The news show offered an endless loop, reporting the same story over and over again. We saw the same few images, the same phrases, the same news crumbs recycled every few minutes, again and again. Viewers landed mid-story, at its most inflammatory juncture, without understanding the context. At one point, introducing a new image, the anchor admitted she had no idea what she was reporting, saying, “Whether or not that is Michael Brown we just don’t know.”
Gotcha. No, we were not watching Gaza on endless loop, with no explanation of why Israel was bombing, how Hamas turned opportunities for Palestinian development into attempts on Israeli lives, or the way Hamas cowards cower behind their own civilians while targeting others.

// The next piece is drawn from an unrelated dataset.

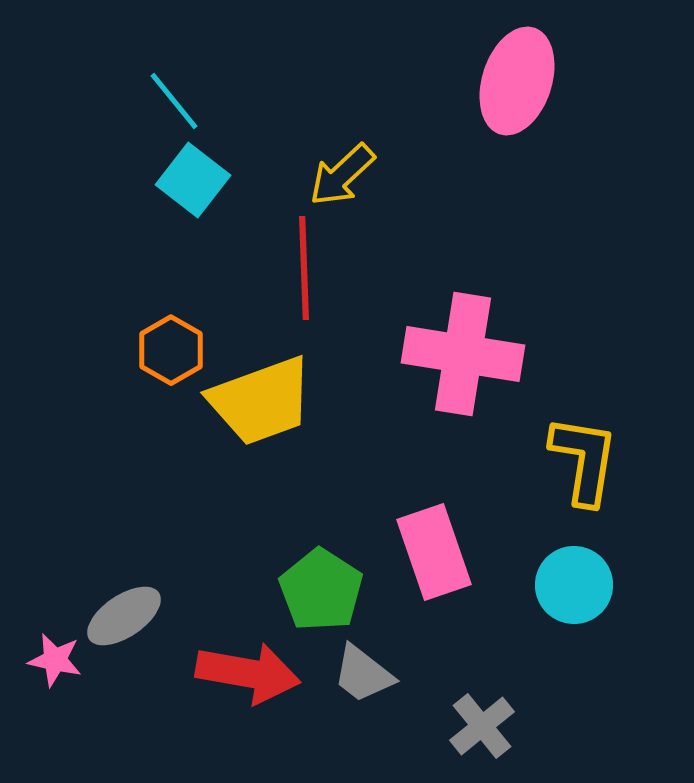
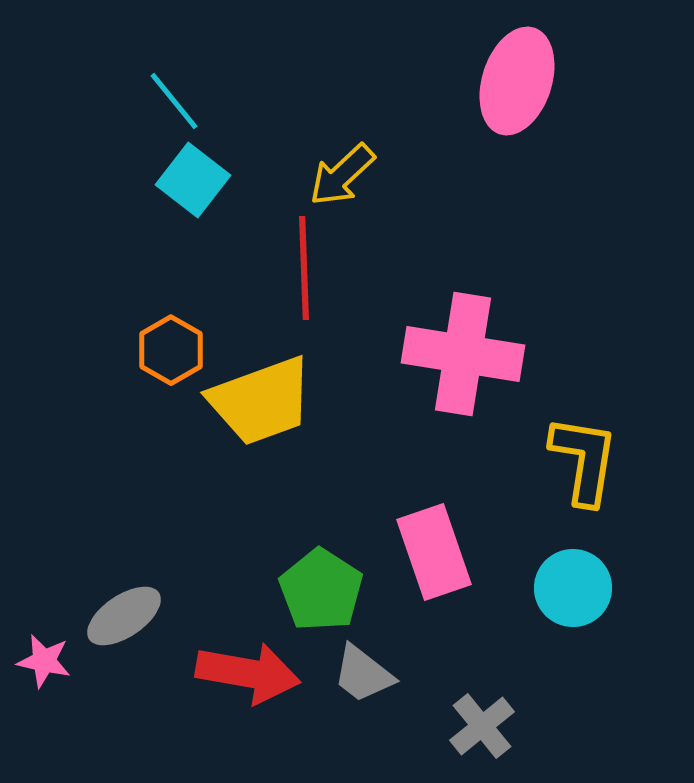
cyan circle: moved 1 px left, 3 px down
pink star: moved 11 px left, 1 px down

This journalistic sloppiness covered the tragic police shooting in Ferguson, Missouri, of an African-American teen, Michael Brown, and the ensuing riots.
Rest O’ the Roundup
• Ronald Lauder asks in the New York Times, who will stand up for the Christians?
WHY is the world silent while Christians are being slaughtered in the Middle East and Africa? In Europe and in the United States, we have witnessed demonstrations over the tragic deaths of Palestinians who have been used as human shields by Hamas, the terrorist organization that controls Gaza. The United Nations has held inquiries and focuses its anger on Israel for defending itself against that same terrorist organization. But the barbarous slaughter of thousands upon thousands of Christians is met with relative indifference.